More information available at Google's developer documentation for [DBM's Data Transfer File Format](https://developers.google.com/bid-manager/guides/data-transfer/format-v6).

#### Additional Features:
* **Clicks/Conversions**: We will focus on the "View"(impressions) dataset, but will use the click and conversion datasets to create 2 additional features:
    * Click: Whether the user clicked on any ads
    * Converions: Whether the user applied for a credit card
* **Campaign Strategy**: The insertion_order_id and line_item_id features will be used to determine the campaign strategy feature with the following possible values:
    * “Upper-funnel” / "Awareness"
    * “Mid-funnel” / "Evaluation"
    * “Lower-funnel” / "Decision"
* **Creative Details**: The creative_id feature can be mapped to another dataset to determine the following features:
    * Creative Type (e.g. Display, Video, etc.)
    * Creative Size
    * Video Length

## Domain knowledge
I currently work as an "Analytical Lead" at DoubleClick, where I work with clients to develop insights from reports and data from our products.  I am already familiar with the datasets described above and our team has historically used the datasets to perform some exploratory analyses.

Due to over-reliance on "last-touch" conversion attribution, we believe some of our clients over-value the importance of "Lower-Funnel" campaigns and we hope to show that "Upper-Funnel" strategies can influence the likelihood of a user to apply.

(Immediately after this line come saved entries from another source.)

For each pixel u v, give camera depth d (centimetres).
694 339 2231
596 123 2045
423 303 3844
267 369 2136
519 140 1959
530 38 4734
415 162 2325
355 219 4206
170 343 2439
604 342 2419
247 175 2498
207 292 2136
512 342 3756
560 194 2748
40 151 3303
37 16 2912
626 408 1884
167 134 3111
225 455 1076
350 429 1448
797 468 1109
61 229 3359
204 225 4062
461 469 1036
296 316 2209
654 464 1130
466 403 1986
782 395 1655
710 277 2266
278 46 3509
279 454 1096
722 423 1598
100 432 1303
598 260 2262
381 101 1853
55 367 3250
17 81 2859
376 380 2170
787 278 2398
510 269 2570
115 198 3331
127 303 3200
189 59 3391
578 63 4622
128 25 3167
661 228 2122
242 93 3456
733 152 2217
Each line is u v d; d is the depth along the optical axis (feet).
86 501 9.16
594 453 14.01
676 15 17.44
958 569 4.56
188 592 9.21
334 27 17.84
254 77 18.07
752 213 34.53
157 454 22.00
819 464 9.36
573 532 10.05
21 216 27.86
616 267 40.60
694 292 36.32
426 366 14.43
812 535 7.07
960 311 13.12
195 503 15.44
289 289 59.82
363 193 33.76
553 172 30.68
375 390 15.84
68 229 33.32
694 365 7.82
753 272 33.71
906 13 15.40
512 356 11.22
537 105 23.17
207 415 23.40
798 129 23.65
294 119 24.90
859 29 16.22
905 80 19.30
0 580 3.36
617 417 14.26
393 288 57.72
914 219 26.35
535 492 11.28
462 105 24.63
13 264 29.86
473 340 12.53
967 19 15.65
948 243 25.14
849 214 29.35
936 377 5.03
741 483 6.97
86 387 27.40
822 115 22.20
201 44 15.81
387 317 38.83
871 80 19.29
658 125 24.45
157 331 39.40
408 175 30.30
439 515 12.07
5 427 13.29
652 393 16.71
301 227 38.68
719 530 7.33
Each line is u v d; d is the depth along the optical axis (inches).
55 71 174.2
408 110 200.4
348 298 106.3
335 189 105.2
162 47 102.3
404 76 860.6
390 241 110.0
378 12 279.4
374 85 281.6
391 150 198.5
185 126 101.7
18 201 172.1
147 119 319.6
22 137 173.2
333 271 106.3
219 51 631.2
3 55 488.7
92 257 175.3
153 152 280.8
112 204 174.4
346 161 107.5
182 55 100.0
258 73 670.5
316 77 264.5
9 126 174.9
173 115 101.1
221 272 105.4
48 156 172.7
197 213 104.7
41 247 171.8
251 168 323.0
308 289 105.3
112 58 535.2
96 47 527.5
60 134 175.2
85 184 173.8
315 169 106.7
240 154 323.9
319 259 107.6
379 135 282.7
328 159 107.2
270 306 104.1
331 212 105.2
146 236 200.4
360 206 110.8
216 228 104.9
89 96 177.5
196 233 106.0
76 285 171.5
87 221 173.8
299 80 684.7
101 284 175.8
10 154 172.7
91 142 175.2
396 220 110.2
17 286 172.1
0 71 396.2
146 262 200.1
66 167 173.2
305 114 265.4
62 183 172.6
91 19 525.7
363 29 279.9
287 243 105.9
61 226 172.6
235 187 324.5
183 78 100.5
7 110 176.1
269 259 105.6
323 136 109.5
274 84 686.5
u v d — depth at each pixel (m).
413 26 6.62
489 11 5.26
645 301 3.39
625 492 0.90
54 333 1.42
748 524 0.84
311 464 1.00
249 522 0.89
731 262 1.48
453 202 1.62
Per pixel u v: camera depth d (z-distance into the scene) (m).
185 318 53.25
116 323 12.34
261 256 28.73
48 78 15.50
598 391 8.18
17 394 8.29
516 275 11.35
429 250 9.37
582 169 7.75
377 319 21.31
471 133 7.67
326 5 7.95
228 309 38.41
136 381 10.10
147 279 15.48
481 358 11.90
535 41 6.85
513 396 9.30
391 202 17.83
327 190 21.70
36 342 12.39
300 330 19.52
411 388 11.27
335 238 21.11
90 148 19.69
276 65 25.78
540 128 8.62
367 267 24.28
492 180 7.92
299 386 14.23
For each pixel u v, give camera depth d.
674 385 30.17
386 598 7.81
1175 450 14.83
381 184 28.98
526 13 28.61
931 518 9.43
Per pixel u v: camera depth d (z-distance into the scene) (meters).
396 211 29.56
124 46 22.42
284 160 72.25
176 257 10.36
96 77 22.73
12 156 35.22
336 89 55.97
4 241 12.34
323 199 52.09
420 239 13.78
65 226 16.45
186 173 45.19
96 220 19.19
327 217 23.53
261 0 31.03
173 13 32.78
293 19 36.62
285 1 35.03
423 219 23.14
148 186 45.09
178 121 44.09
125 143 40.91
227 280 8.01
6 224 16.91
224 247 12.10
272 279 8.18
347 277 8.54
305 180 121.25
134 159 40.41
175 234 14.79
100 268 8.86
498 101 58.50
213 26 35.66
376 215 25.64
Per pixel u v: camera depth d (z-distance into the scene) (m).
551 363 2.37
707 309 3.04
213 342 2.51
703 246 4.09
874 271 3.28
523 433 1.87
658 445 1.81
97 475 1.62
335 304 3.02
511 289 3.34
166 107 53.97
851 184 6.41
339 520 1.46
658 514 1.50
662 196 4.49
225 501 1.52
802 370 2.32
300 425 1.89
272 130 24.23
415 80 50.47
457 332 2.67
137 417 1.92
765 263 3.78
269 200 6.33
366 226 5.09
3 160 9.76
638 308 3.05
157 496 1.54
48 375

![Marketing Purchase Funnel](files/purchase_funnel.jpg)

Historically, we have relied on two methods to make the case for other strategies that are more "Upper-Funnel":
* Using test metrics such as "Brand Lift" (positive change in attitude toward the brand) and "Ad Recall" (user's ability to remember a recent ad campaign).  While this can be effective, we find that some clients need to be able to tie it metrics to their ultimate goal, e.g. credit card applications.
* Rely on data-driven attribution methods that measure the impact of an ad, regardless if it was the last ad shown or earlier in the "ad path".  These methods are very powerful and useful, but we have found that some clients rather not rely on "black-box" methods or do not want to pay external partners for this service.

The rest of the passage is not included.